── Page excerpt

New Study Explains Descriptions Of Vampire Victims’ Symptoms


The dead of night, the moon is full and bright. A shadow flits across the window, slowly it opens and silently a figure glides inside. The maiden in the bed unaware of the monster that is approaching, fangs glinting in the moonlight before sinking into her neck.

From Dracula to Twilight, Bela Lugosi to Max Schrek, vampires have fascinated us for years and every culture has had some version of a vampire. A recent study, however, suggests that there is more to the stories than we might think. 

Mysterious Malady

The victims of a vampire’s bite immediately fall ill and there have been many corresponding descriptions of the symptoms that the victims suffer. The most famous of these are the descriptions in Bram Stoker’s Dracula. According to the study, all the victims suffered from “malaise, paleness, fatigue, anorexia, dyspnoea (difficulty breathing) and weight loss” as well as chest pains and delirious states.

While some people have attributed these symptoms to Tuberculosis (TB), the fact is that TB was a well-known disease at the time, referred to as consumption. The writers would not use the symptoms of something so well known, so could there be a real illness that they used as a basis? Researchers say yes.

A Grain Of Truth

Vlad The Impaler

Researchers say that there is quite possibly a grain of truth to the descriptions of the symptoms the victims of vampires display. The researchers say that all the symptoms correspond with the symptoms faced by patients with acute leukemia. 

There were many different illnesses and causes considered by the study. One example is anemia. While anemia has often been considered to be the basis of the symptoms, as the researchers point out, one of the victims is specifically described as “bloodless, but not anemic.” The symptoms displayed by this character show a “textbook case” of leukemia according to researchers. 

What’s The Meaning Of This?

An illustration from the penny dreadful ‘Varney the Vampire or the Feast of Blood’.

Does this mean that leukemia sufferers were attacked by a vampire? No. What the study suggests is that this real-life sickness that was relatively unknown at the time when these stories were written, may have been the basis of the descriptions in the books.

An unknown illness would have been the perfect explanation. As the researchers themselves put it: “We, therefore, conclude that real-life acute leukemia patients very likely were the inspiration for the symptoms of victims in the Gothic vampire literature.”

────

# Actions to take
A. In the vampire article, why do the researchers not accept tuberculosis as the basis for the victims' symptoms? Answer in one to three sentences.
B. From the vampire article, reproduce everything from "Researchers say that there" down to "with acute leukemia.".
C. According to the vampire article, what was tuberculosis called at the time the stories were written?

── Supplied entries

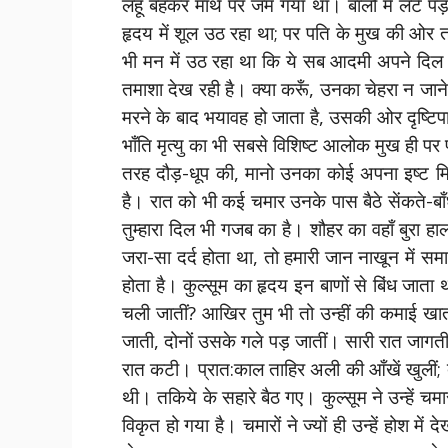
लहू बहकर माथे पर जम गया था। बालों में लटें पड़
हृदय में शूल उठ रहा था; पर पति के मुख की ओर त
भी मन में उठ रहा था कि ये सब आदमी अपने दिल में 
तमाशा देख रही है। क्या करूँ, उनका चेहरा न जाने
मरने के बाद भयावह हो जाता है, उसकी ओर दृष्ट
भाँति मृत्यु का भी सबसे विशिष्ट आलोक मुख ही पर 
तरह दौड़-धूप की, मानो उनका कोई अपना इष्ट मित्
है। रात को भी कई चमार उनके पास बैठे सेंकते-बाँ
तुम्हारा दिल भी गजब का है। शौहर का वहाँ बुरा हाल 
जरा-सा दर्द होता था, तो हमारी जान नाखून मे
होता है। कुल्सूम का हृदय इन बाणों से बिंध जाता थ
चली जातीं? आखिर तुम भी तो उन्हीं की कमाई ख
जाती, दोनों उसके गले पड़ जातीं। सारी रात जाग
रात कटी। प्रात:काल ताहिर अली की आँखें खुलीं;
थी। तकिये के सहारे बैठ गए। कुल्सूम ने उन्हें चम
विकृत हो गया है। चमारों ने ज्यों ही उन्हें होश 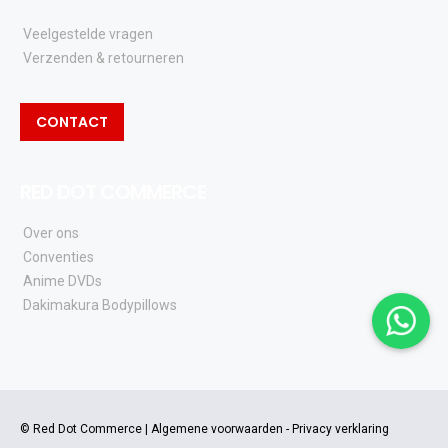
Veelgestelde vragen
Verzenden & retourneren
CONTACT
RED DOT COMMERCE
Over ons
Conventies
Anime DVDs
Dakimakura Bodypillows
© Red Dot Commerce |
Algemene voorwaarden
-
Privacy verklaring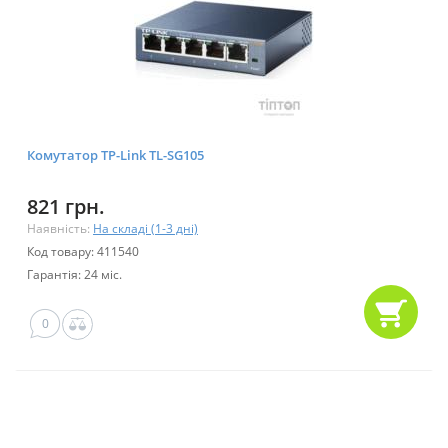
Комутатор TP-Link TL-SG105
821 грн.
Наявність:
На складі (1-3 дні)
Код товару: 411540
Гарантія: 24 міс.
0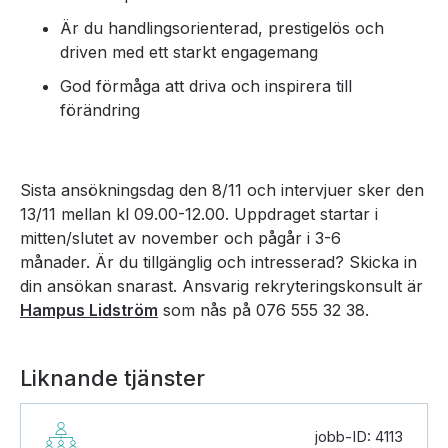
Är du handlingsorienterad, prestigelös och
driven med ett starkt engagemang
God förmåga att driva och inspirera till
förändring
Sista ansökningsdag den 8/11 och intervjuer sker den
13/11 mellan kl 09.00-12.00. Uppdraget startar i
mitten/slutet av november och pågår i 3-6
månader. Är du tillgänglig och intresserad? Skicka in
din ansökan snarast. Ansvarig rekryteringskonsult är
Hampus Lidström
som nås på 076 555 32 38.
Liknande tjänster
jobb-ID: 4113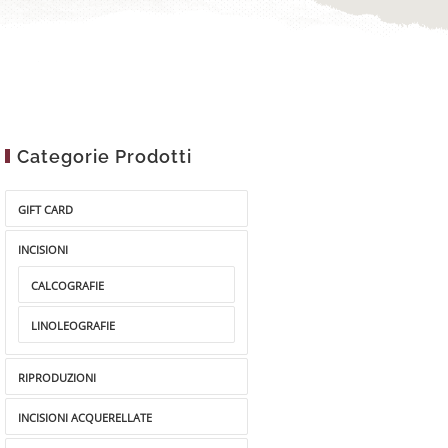
Categorie Prodotti
GIFT CARD
INCISIONI
CALCOGRAFIE
LINOLEOGRAFIE
RIPRODUZIONI
INCISIONI ACQUERELLATE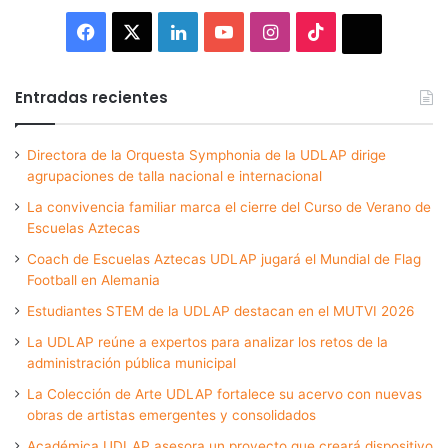
Facebook
X
LinkedIn
YouTube
Instagram
TikTok
Thread
Entradas recientes
Directora de la Orquesta Symphonia de la UDLAP dirige
agrupaciones de talla nacional e internacional
La convivencia familiar marca el cierre del Curso de Verano de
Escuelas Aztecas
Coach de Escuelas Aztecas UDLAP jugará el Mundial de Flag
Football en Alemania
Estudiantes STEM de la UDLAP destacan en el MUTVI 2026
La UDLAP reúne a expertos para analizar los retos de la
administración pública municipal
La Colección de Arte UDLAP fortalece su acervo con nuevas
obras de artistas emergentes y consolidados
Académica UDLAP asesora un proyecto que creará dispositivo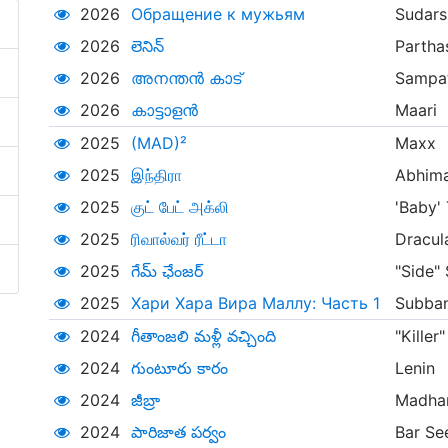
2026
Обращение к мужьям
Sudars
2026
లెనిన్
Partha
2026
അനന്തൻ കാട്
Sampa
2026
കാട്ടാളൻ
Maari
2025
(MAD)²
Maxx
2025
இந்திரா
Abhim
2025
குட் பேட் அக்லி
'Baby'
2025
ரிவால்வர் ரீட்டா
Dracul
2025
గేమ్‌ ఛేంజర్‌
"Side"
2025
Хари Хара Вира Маллу: Часть 1
Subba
2024
గీతాంజలి మళ్లీ వచ్చింది
"Killer
2024
గుంటూరు కారం
Lenin
2024
జీబ్రా
Madha
2024
పారిజాత పర్వం
Bar Se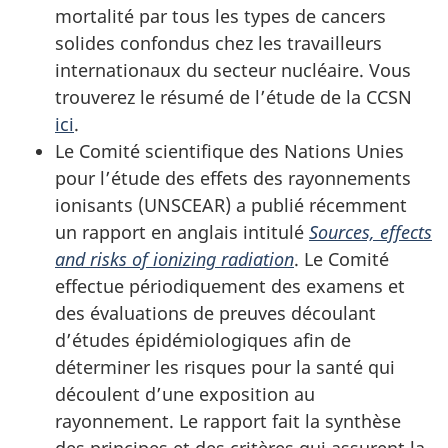
mortalité par tous les types de cancers
solides confondus chez les travailleurs
internationaux du secteur nucléaire. Vous
trouverez le résumé de l’étude de la CCSN
ici
.
Le Comité scientifique des Nations Unies
pour l’étude des effets des rayonnements
ionisants (UNSCEAR) a publié récemment
un rapport en anglais intitulé
Sources, effects
and risks of ionizing radiation
. Le Comité
effectue périodiquement des examens et
des évaluations de preuves découlant
d’études épidémiologiques afin de
déterminer les risques pour la santé qui
découlent d’une exposition au
rayonnement. Le rapport fait la synthèse
des principes et des critères qui assurent la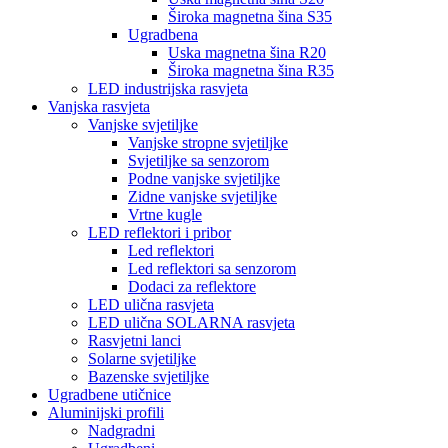
Široka magnetna šina S35
Ugradbena
Uska magnetna šina R20
Široka magnetna šina R35
LED industrijska rasvjeta
Vanjska rasvjeta
Vanjske svjetiljke
Vanjske stropne svjetiljke
Svjetiljke sa senzorom
Podne vanjske svjetiljke
Zidne vanjske svjetiljke
Vrtne kugle
LED reflektori i pribor
Led reflektori
Led reflektori sa senzorom
Dodaci za reflektore
LED ulična rasvjeta
LED ulična SOLARNA rasvjeta
Rasvjetni lanci
Solarne svjetiljke
Bazenske svjetiljke
Ugradbene utičnice
Aluminijski profili
Nadgradni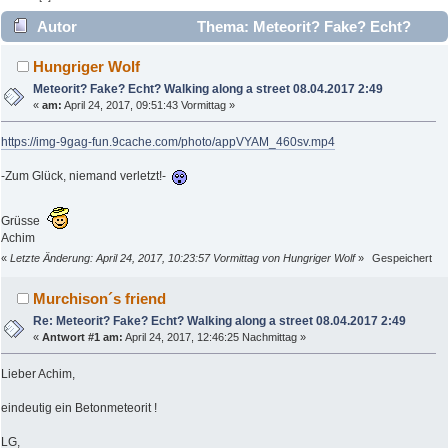
Autor
Thema: Meteorit? Fake? Echt?
Walking along a street 08.04.2017 2:49 (Gelesen 7587 mal)
Hungriger Wolf
Meteorit? Fake? Echt? Walking along a street 08.04.2017 2:49
«
am:
April 24, 2017, 09:51:43 Vormittag »
https://img-9gag-fun.9cache.com/photo/appVYAM_460sv.mp4
-Zum Glück, niemand verletzt!-
Grüsse
Achim
«
Letzte Änderung: April 24, 2017, 10:23:57 Vormittag von Hungriger Wolf
»
Gespeichert
Murchison´s friend
Re: Meteorit? Fake? Echt? Walking along a street 08.04.2017 2:49
«
Antwort #1 am:
April 24, 2017, 12:46:25 Nachmittag »
Lieber Achim,
eindeutig ein Betonmeteorit !
LG,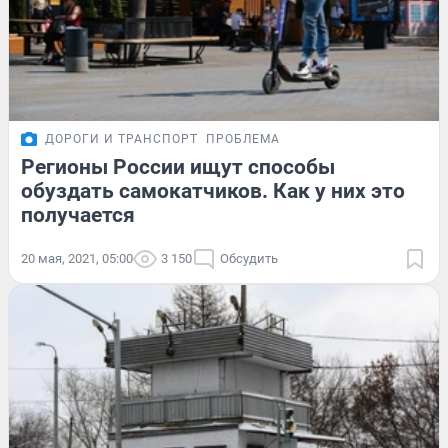
ДОРОГИ И ТРАНСПОРТ
ПРОБЛЕМА
Регионы России ищут способы
обуздать самокатчиков. Как у них это
получается
20 мая, 2021, 05:00
3 150
Обсудить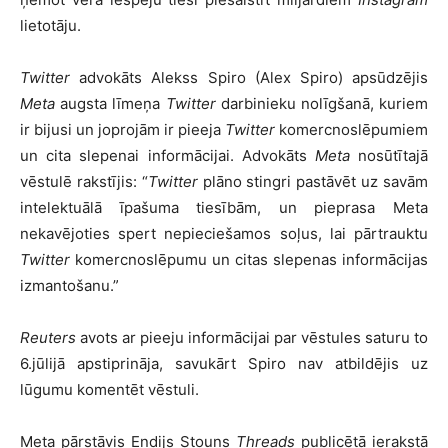
lietotāju.
Twitter
advokāts Alekss Spiro (Alex Spiro) apsūdzējis
Meta
augsta līmeņa
Twitter
darbinieku nolīgšanā, kuriem
ir bijusi un joprojām ir pieeja
Twitter
komercnoslēpumiem
un cita slepenai informācijai. Advokāts
Meta
nosūtītajā
vēstulē rakstījis: “
Twitter
plāno stingri pastāvēt uz savām
intelektuālā īpašuma tiesībām, un pieprasa Meta
nekavējoties spert nepieciešamos soļus, lai pārtrauktu
Twitter
komercnoslēpumu un citas slepenas informācijas
izmantošanu.”
Reuters
avots ar pieeju informācijai par vēstules saturu to
6.jūlijā apstiprināja, savukārt Spiro nav atbildējis uz
lūgumu komentēt vēstuli.
Meta pārstāvis Endijs Stouns
Threads
publicētā ierakstā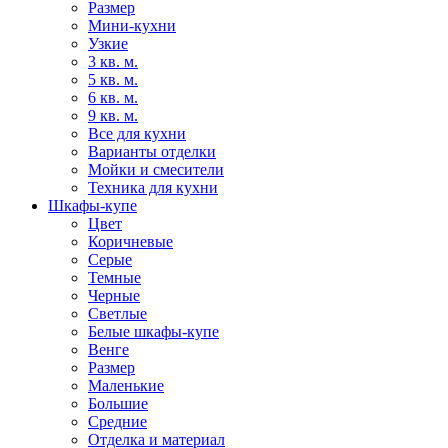
Размер
Мини-кухни
Узкие
3 кв. м.
5 кв. м.
6 кв. м.
9 кв. м.
Все для кухни
Варианты отделки
Мойки и смесители
Техника для кухни
Шкафы-купе
Цвет
Коричневые
Серые
Темные
Черные
Светлые
Белые шкафы-купе
Венге
Размер
Маленькие
Большие
Средние
Отделка и материал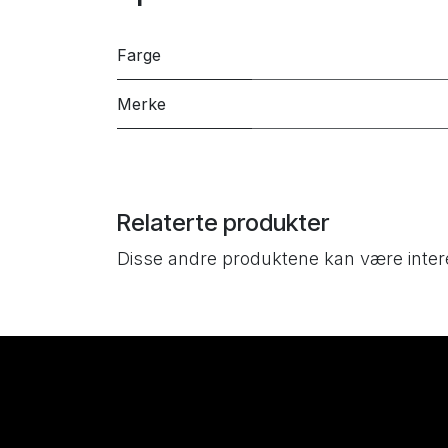
Farge
Merke
Relaterte produkter
Disse andre produktene kan være inter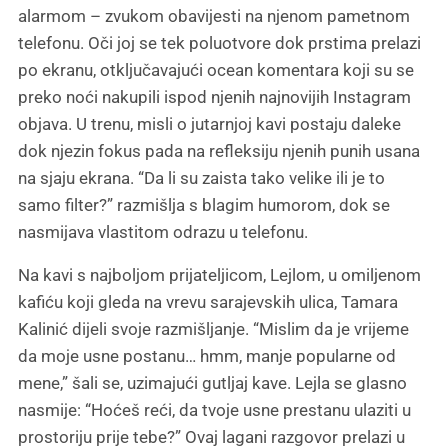
alarmom – zvukom obavijesti na njenom pametnom
telefonu. Oči joj se tek poluotvore dok prstima prelazi
po ekranu, otključavajući ocean komentara koji su se
preko noći nakupili ispod njenih najnovijih Instagram
objava. U trenu, misli o jutarnjoj kavi postaju daleke
dok njezin fokus pada na refleksiju njenih punih usana
na sjaju ekrana. “Da li su zaista tako velike ili je to
samo filter?” razmišlja s blagim humorom, dok se
nasmijava vlastitom odrazu u telefonu.
Na kavi s najboljom prijateljicom, Lejlom, u omiljenom
kafiću koji gleda na vrevu sarajevskih ulica, Tamara
Kalinić dijeli svoje razmišljanje. “Mislim da je vrijeme
da moje usne postanu… hmm, manje popularne od
mene,” šali se, uzimajući gutljaj kave. Lejla se glasno
nasmije: “Hoćeš reći, da tvoje usne prestanu ulaziti u
prostoriju prije tebe?” Ovaj lagani razgovor prelazi u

────

# Responses in order
A. Tuberculosis was a well-known disease at the time, called consumption. The writers would not have based the symptoms on something so familiar, which suggests a different real illness was behind them.

B.
Researchers say that there is quite possibly a grain of truth to the descriptions of the symptoms the victims of vampires display. The researchers say that all the symptoms correspond with the symptoms faced by patients with acute leukemia.

C. It was called consumption.